The Who stands alone in rock music. The most explosive live act ever to appear on stage, propelled by the most staggeringly brilliant rhythm section in all popular music, layered with deafening power chords and thunderous vocal fury, the Who transcended its original billing as "Maximum R&B" to become the most musically inventive and structurally innovative band of all. Alone among the great bands, the Who has found itself at the center of every major rock event -- Monterey, Woodstock, the Isle of Wight, the Concert for Kampuchea, Live Aid, the Concert for NYC. In any era, the Who is a touchstone for rock-and-roll greatness. Together, the four divergent personalities of the Who produced a hurricane. Each of them was a pioneer. Wildman drummer Keith Moon beat his kit with a chaotic elegance; stoic bassist John Entwistle held down the center with the melodic virtuosity of a solo guitarist; raging intellectual Pete Townshend punctuated the epic universality of his songs with the windmill slamming of his fingers across his guitar strings; and Roger Daltrey roared above it all with an impossibly virile macho swagger. They exploded conventional rhythm and blues structures, challenged pop music conventions, and redefined what was possible on stage, in the recording studio, and on vinyl. Never before or since has spiritual and intellectual brilliance sounded so gloriously furious.
As the group accumulated a local following, Townshend attended the Ealing Art School, where he became exposed to Gustav
Metzger's notions of auto-destructive art. Townshend would soon put these ideas into practice at the Marquee club in London,
where he inadvertently smashed his guitar into ceiling and then bashed it into the stage in frustration. Moon later followed
suit, and the furious sacrifice of the band's equipment became a performing signature. Manager Pete Meaden changed the
group's name to the High Numbers in order to appeal to the local Mod audience, but after one single ("I'm the Face"/"Zoot Suit"),
the band changed management and reclaimed its prior name. New managers Kit Lambert and Chris Stamp encouraged the group's With Lambert's encouragement, Townshend began to explore narrative alternatives to the conventional three-minute pop song. The title track to A Quick One (While He's Away), a ten-minute mini-opera, proved an immediate success. 1967's concept album The Who Sell Out, a mock radio broadcast complete with commercials, represents a triumph of musical innovation, satire, and searing rock and roll. The brilliant single "I Can See for Miles," took the band to the Top Ten in America for the first time. Combined with a blistering appearance at the Monterey Pop Festival earlier that year, the album cemented the Who's status as pop's most innovative ensemble.
Momentarily clearing the decks with a teeth-rattling set of older singles and covers, the Who released the staggering Live at Leeds the following year.

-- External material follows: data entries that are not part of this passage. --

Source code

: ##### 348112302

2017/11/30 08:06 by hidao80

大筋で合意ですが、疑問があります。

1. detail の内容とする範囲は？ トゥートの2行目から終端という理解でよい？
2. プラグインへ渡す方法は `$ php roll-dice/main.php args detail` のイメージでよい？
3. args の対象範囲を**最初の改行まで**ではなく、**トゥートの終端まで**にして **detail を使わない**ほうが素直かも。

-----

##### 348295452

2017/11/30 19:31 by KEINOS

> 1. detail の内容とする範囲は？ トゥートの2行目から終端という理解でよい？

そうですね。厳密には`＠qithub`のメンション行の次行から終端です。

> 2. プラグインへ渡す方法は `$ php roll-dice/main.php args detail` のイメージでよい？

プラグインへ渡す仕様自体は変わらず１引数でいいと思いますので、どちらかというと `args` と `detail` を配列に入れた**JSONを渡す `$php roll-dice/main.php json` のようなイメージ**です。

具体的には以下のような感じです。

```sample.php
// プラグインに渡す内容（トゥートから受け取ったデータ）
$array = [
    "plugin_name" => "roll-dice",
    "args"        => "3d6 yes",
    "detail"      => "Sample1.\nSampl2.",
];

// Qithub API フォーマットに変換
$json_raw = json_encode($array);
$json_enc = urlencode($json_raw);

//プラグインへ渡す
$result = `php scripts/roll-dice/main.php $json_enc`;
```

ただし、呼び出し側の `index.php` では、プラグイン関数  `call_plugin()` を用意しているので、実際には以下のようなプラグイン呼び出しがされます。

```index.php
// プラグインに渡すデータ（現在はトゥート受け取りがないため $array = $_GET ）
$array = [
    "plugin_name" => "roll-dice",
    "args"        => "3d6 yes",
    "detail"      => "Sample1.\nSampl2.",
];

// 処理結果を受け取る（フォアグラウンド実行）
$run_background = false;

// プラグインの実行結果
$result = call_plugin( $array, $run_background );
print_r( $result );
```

Still regarded as the greatest live recording ever made, the set documented the evolution of the band's playing: The Who weren't simply becoming more cerebral, they were growing rhythmically and sonically as well. Influenced by the teachings of his guru, Meher Baba, Townshend began work on Lifehouse, a futuristic science fiction rock opera that anticipated spiritual decline in a computerized world of virtual reality. Decades ahead of its time, the project stalled, but the resulting songs were reassembled on Who's Next, critically regarded as the band's best work yet, a grand and sophisticated collection of tracks featuring a remarkably tasteful mixture of electronics, synthesizers and pounding rock. Townshend returned to rock opera with Quadrophenia in 1973. Eschewing fantasy and choosing to look backwards into the past instead, Townshend crafted a portrait of a '60s mod, a lad with a personality divided into four equal parts, each represented by one of the bandmembers. Taking advantage of the recent advent of quadraphonic sound, the band left its contemporaries behind once and for all, charting musical territory that has still yet to be fully explored three decades later.
In 1981 the Who released Face Dances, featuring the hit, "You Better, You Bet," and followed with It's Hard and a farewell tour in 1982. The live Who's Last (1984) documented what were then thought to be the final Who shows. The group reunited to play Live Aid in 1985, and in 1989, the Who embarked on a massively successful 25th anniversary tour of America. In honor of Roger Daltrey 's 50th birthday, the Who performed two live shows at New York's famed Carnegie Hall in 1994. The band reunited again in 1996 to perform the Quadrophenia at the Prince's Trust concert in Hyde Park and stayed together to tour the United States the following summer. In October 2001, the Who delivered a rousing performance at the Concert for NYC benefit, providing a joyful, cathartic release for the grieving families of the victims of the September 11 attacks. But tragedy for the band struck again in June, 2002, when, on the eve a North American tour, John Entwistle passed away at the age of 57 in Las Vegas' Hard Rock Hotel.